SHORT PROBLEM 1
Pull out, word for word, the stretch of the recoil spring thread that begins at the words "The most important" and stops after "the recoiling action.".
SHORT PROBLEM 2
Extend the forum thread on using Longshot with 180 XTP bullets by writing what comes after its final sentence.
— start of DOCUMENT PASSAGE —
Using Longshot With 180XTP's?

[sqlbullet]

When I weighed my Para, I weighed the recoil spring plug and bushing with the slide.  Barrel is separate.

The spreadsheet calculates the velocity and displacement of the unsprung moving mass at the moment the bullet leaves the barrel.  I need to upgrade it to include information about the spring, but without spring constant values that will not be accurate.  Haven't had a chance to look at Wolff Springs site to see if he publishes spring constants.

[The_Shadow]

I don't think that there will be a constant for the recoil spring, it applies (X) amount of force at full battery and reaches it actual full weight forces at the point the slide hits the lock open spot, from what I have measured. 

The most important factor to the mass equation, would be the amount of pressure the spring applies (X) amount at full battery, where that value would add to the forces required to overcome the total mass, before any slide motion starts.  It is also at that point, where the cartridge has already peaked in its pressure in the curve with bullet movement and residuals are acting on the recoiling action.

If I recall the formula, work = force x distance, is where dwell time plays its role to hold the slide in full battery, before any travel distance.  There are forces are being applied to the spring rate and the mass as a whole, but within a framework of time, these forces are changing as the bullet moves and pressures are dropping.  Once the slide motion starts we would consider it out of battery, but the barrel remains locked to a particular amount of travel which can vary from one firearm to the next.

If the recoil spring's initial rate of force, to hold the side in battery is different, then wouldn't that also change the dynamics over time.
— end of DOCUMENT PASSAGE —
— start of STORED DATA —
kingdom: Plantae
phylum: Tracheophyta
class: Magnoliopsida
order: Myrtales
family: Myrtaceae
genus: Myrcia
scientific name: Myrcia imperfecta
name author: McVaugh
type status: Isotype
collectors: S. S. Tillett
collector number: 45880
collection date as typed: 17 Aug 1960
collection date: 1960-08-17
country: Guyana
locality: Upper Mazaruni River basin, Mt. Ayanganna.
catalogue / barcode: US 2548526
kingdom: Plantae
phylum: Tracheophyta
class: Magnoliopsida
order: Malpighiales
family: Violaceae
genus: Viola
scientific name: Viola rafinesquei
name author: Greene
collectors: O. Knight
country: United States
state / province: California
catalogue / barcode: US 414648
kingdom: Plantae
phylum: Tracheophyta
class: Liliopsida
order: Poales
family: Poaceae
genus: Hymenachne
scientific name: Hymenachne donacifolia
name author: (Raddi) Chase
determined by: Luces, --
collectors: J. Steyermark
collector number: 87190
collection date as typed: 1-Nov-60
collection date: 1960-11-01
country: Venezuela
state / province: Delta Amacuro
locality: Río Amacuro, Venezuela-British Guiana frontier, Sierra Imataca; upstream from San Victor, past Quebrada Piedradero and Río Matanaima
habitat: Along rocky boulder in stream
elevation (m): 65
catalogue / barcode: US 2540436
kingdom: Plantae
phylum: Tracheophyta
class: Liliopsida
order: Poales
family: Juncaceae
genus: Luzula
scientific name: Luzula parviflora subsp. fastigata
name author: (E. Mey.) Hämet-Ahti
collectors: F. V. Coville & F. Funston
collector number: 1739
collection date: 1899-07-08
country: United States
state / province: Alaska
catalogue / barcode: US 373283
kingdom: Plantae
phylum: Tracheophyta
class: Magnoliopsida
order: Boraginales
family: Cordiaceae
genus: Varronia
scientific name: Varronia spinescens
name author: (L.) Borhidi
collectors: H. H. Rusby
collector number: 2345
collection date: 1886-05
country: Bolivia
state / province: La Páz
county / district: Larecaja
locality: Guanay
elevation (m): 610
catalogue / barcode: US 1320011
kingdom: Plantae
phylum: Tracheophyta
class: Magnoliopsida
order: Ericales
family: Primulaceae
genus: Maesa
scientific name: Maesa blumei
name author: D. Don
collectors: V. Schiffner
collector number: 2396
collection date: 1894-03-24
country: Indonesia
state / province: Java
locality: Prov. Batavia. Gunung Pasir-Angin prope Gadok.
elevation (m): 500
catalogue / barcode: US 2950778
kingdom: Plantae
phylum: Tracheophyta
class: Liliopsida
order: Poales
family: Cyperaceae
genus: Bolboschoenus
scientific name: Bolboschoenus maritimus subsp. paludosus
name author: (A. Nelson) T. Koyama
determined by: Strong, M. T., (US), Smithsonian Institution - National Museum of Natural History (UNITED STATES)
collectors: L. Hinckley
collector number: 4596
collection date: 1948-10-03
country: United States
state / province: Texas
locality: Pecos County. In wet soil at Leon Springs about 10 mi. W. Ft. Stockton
— end of STORED DATA —
TASK OUTPUT 1
The most important factor to the mass equation, would be the amount of pressure the spring applies (X) amount at full battery, where that value would add to the forces required to overcome the total mass, before any slide motion starts.  It is also at that point, where the cartridge has already peaked in its pressure in the curve with bullet movement and residuals are acting on the recoiling action.

TASK OUTPUT 2
This formula would reflect the slide in recoil motion
KE = (1/2)mv2, or kinetic energy = (1/2) times mass times the speed squared.

There may be certain frictional forces, during movement that would affect the slide's velocity.

[Desolo]

Bushing and spring plug with slide, then barrel.... got it,  will do. I may be able to get it this afternoon.

[sqlbullet]

A spring constant isn't.  In a linear spring, the constant k is measured in newtons / meter.

This is where you lost me:

where dwell time plays its role to hold the slide in full battery, before any travel distance.

This seems to imply that there is a period of time that is significant where the slide/barrel are not moving.  This is not true in my mind.  The acceleration is in the neighborhood of 1.5 million feet per second per second.

Also, taken in it's context:

If I recall the formula, work = force x distance, is where dwell time plays its role to hold the slide in full battery, before any travel distance.

W = force X displacement, not distance.  In either case, you are citing this formula as having relevance, but then state before any travel distance.  If no displacement has occured, then no work is done.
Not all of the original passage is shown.